(Dataset entries)
□ □ □ □ □ □ □

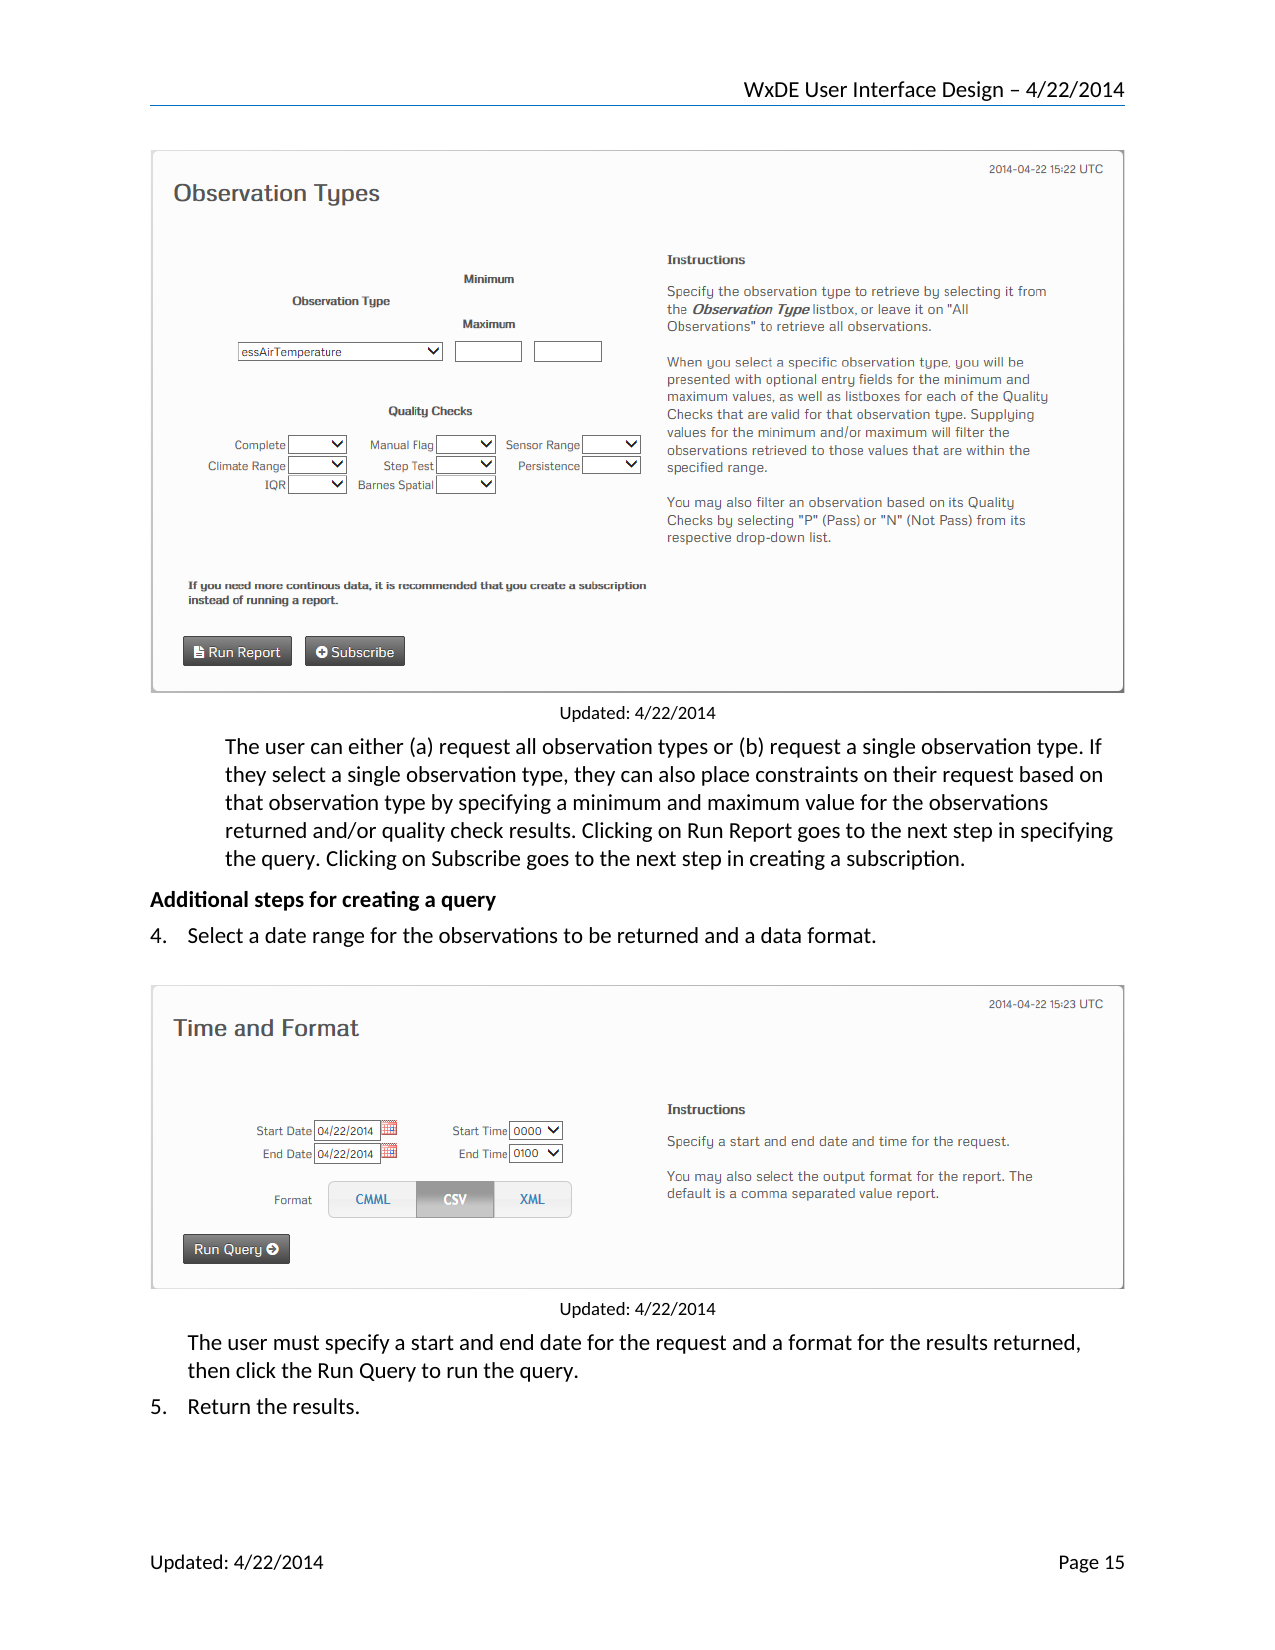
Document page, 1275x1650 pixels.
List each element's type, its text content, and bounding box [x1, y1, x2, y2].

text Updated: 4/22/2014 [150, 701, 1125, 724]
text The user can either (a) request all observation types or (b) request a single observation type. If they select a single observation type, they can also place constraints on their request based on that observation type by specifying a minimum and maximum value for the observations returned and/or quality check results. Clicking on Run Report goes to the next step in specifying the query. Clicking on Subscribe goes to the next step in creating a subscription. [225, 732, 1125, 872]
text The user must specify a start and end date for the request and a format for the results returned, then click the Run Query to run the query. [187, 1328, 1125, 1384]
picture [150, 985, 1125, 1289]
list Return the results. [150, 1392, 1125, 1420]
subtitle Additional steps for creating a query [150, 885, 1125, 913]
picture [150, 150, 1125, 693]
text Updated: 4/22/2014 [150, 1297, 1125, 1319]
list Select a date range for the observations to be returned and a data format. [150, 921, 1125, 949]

□ □ □ □ □ □ □

Please reproduce, word for word, every line from the line with "List each element's" to the final line above, including both ends.

● Written answer:
List each element's type, its text content, and bounding box [x1, y1, x2, y2].

text Updated: 4/22/2014 [150, 701, 1125, 724]
text The user can either (a) request all observation types or (b) request a single observation type. If they select a single observation type, they can also place constraints on their request based on that observation type by specifying a minimum and maximum value for the observations returned and/or quality check results. Clicking on Run Report goes to the next step in specifying the query. Clicking on Subscribe goes to the next step in creating a subscription. [225, 732, 1125, 872]
text The user must specify a start and end date for the request and a format for the results returned, then click the Run Query to run the query. [187, 1328, 1125, 1384]
picture [150, 985, 1125, 1289]
list Return the results. [150, 1392, 1125, 1420]
subtitle Additional steps for creating a query [150, 885, 1125, 913]
picture [150, 150, 1125, 693]
text Updated: 4/22/2014 [150, 1297, 1125, 1319]
list Select a date range for the observations to be returned and a data format. [150, 921, 1125, 949]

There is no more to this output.